Differentiation status of MSCs. (a) MSCs were cultured on BNC or culture plate for 16 days and analysed for expression of CD31, CD34, CD45, CD73, and CD90 by flow cytometry. (I) Overlays show expression of indicated molecules (black) and corresponding isotype controls (grey, filled) at day 16 on BNC. (II) Differentiation of MSCs was analysed at day 0 (2 days after starting cell culture (white bars) and after 16 days on plastic plates (grey bars) or BNC (black bars).

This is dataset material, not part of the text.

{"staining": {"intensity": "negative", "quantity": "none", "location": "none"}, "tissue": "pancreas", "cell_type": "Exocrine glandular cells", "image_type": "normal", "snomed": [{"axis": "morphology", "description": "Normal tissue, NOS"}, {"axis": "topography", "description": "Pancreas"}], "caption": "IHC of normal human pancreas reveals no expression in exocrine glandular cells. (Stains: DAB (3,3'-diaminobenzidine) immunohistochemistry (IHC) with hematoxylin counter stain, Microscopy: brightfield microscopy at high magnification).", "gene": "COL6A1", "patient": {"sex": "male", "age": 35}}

Graph represents mean fluorescence intensity (MFI) of surface markers relative to their isotype controls. (b) (I) AP activity (luminometry) data from MSCs seeded on BNC compared to standard cell culture plates (control) are displayed versus days after seeding. In (II), relative treatment effects, calculated based on the non-parametric model, reveal a significantly enhanced AP activity with major differences up to day 7, at which point activity already decreases for cells growing on BNC, while a similar effect takes up to day 10 for culture plate growing cells. ‘*’ Signs indicate time accumulating group differences between cells on BNC and culture plate and denote significances as follows: *p < 0.05; **p < 0.005; ***p < 0.0005.